Request for Comments: 596 PARC-MAXC

NIC: 15372 8 December 1973

Second Thoughts on Telnet Go-Ahead

INTRODUCTION

In this RFCwe present objections to the requirement that hosts

implement the Telnet Go-Ahead (GA) command, as specified in the

Telnet Protocol Specification (NIC #15372). The thrust of these

objections is in three major directions:

1. The GA mechanism is esthetically unappealing, both to myself

and to many other people I have talked to. I shall attempt to

describe why this is so.

2. As specified in the Protocol, GA will not, in general, work;

i.e. it will not serve its intended purpose unless hosts make

various unwarranted assumptions about how other hosts operate.

3. GA is impossible for most hosts to implement correctly in all

cases. This is certainly true of the PDP-10 operating systems

with which I am familiar (10/50 and Tenex).

The purpose of this RFCis to advocate either complete removal of the

GA mechanism or relegating it to the status of a negotiated option

whose default state is that it be suppressed.

TERMINOLOGY

"Half-duplex" is a two-way communication discipline in which

transmission takes place in only one direction at a time and the

receiving party is constrained not to transmit until the transmitting

party has eXPlicitly given up control of the communication path

("turned the line around").

This definition is distinct from a common (but incorrect) use of the

terms "half-duplex" and "full-duplex" to designate local and remote

character echoing.

"Reverse break" is a means by which a computer connected to a

terminal by a half-duplex path may regain control of the path for

further typeout after previously having relinquished it.

This is the complement of the "break" or "attention" mechanism,

implemented by all half-duplex terminals, by means of which the user

may gain control of the line while it is in use by the computer.

ESTHETIC OBJECTIONS TO GA

One assumption that permeates the Telnet Protocol specification (and

is explicitly stated on Page 7) is that the "normal" mode of

communication between computers and terminals is half-duplex, line-

at-a-time. While historically this is partially true, it is also

clear, both within the ARPA Network community and elsewhere, that the

trend is toward highly interactive man-machine communication systems

which are difficult to implement under half-duplex communication

disciplines.
################
Task goal
Output the passage of the Telnet Go-Ahead text between "party has eXPlicitly" and "character echoing.", inclusive, word for word. None of the items are needed for this work.

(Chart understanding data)
################
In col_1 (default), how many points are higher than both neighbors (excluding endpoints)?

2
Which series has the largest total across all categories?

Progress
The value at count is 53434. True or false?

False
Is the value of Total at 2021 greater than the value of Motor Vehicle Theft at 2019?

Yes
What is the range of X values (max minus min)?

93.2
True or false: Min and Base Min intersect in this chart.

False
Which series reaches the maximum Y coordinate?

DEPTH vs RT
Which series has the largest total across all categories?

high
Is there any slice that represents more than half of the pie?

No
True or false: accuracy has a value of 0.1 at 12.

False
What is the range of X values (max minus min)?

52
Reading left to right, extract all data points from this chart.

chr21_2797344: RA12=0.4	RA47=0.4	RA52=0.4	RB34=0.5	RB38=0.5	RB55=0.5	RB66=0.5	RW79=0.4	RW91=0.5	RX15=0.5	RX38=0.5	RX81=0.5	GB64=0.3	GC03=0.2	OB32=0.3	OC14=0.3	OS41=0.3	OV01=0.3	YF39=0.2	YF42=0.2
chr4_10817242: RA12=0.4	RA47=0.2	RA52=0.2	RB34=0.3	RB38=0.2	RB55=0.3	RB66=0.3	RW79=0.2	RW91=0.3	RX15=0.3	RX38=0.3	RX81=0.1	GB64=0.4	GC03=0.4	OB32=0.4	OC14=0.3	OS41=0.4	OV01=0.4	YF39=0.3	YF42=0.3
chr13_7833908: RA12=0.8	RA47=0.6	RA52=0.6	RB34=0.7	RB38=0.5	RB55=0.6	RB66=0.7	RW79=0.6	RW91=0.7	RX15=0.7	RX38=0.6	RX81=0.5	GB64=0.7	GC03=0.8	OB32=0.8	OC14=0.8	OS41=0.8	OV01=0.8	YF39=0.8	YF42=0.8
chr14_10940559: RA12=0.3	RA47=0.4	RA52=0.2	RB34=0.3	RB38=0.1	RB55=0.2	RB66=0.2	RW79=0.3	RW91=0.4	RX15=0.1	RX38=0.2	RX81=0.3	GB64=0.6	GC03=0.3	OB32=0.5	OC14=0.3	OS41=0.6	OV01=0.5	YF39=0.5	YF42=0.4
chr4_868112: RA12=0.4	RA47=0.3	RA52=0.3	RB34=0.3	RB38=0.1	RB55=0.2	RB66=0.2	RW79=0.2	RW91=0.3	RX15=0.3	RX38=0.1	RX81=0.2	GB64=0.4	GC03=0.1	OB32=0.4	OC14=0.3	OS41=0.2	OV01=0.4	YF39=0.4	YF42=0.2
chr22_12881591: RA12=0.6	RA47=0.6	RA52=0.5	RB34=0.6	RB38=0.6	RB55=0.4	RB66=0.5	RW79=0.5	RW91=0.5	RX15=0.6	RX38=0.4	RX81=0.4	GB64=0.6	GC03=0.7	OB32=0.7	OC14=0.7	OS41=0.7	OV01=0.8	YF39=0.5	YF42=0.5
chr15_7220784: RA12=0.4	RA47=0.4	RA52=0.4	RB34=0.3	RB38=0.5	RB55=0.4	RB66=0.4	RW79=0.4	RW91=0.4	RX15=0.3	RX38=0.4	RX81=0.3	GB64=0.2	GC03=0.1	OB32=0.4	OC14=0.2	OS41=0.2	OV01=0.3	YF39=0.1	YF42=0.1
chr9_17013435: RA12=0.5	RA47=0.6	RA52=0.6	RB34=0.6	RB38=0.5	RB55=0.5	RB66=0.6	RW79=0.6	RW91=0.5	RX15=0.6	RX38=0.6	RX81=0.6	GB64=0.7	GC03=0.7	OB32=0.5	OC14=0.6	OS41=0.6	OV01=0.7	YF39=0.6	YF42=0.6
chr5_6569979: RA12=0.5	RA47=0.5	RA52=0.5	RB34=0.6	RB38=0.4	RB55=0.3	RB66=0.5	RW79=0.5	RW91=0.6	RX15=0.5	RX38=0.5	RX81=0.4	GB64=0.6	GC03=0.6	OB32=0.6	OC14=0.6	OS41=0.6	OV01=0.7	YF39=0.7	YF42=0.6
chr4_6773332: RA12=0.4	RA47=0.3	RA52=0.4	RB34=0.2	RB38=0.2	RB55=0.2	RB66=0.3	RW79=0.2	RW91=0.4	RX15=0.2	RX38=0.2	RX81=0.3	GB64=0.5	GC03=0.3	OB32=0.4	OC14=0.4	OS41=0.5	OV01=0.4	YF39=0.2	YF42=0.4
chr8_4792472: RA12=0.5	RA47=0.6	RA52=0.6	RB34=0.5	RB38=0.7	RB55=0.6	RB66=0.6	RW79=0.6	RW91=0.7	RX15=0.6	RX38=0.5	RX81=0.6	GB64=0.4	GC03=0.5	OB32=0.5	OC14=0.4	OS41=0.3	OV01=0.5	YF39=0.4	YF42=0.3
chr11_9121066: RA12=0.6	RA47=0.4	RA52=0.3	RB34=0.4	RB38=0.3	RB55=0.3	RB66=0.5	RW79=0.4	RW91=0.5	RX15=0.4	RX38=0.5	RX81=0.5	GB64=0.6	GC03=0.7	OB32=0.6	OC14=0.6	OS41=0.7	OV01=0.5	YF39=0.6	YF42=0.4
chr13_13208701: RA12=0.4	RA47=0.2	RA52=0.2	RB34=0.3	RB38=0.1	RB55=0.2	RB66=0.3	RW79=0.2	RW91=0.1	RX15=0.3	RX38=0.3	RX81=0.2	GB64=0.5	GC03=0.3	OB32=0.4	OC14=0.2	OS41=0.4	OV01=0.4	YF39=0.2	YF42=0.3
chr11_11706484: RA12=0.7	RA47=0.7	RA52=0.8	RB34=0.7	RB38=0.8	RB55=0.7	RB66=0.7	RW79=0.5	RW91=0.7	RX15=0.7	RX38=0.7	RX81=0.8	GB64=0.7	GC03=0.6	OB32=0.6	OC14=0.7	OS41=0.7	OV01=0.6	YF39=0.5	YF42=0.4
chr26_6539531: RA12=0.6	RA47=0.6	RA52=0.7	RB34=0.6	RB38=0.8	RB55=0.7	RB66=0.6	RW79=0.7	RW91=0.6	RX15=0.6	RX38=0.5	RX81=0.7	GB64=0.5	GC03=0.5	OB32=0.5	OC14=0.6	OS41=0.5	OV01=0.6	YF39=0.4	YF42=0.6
################
Answer to the exercise
party has eXPlicitly given up control of the communication path

("turned the line around").

This definition is distinct from a common (but incorrect) use of the

terms "half-duplex" and "full-duplex" to designate local and remote

character echoing.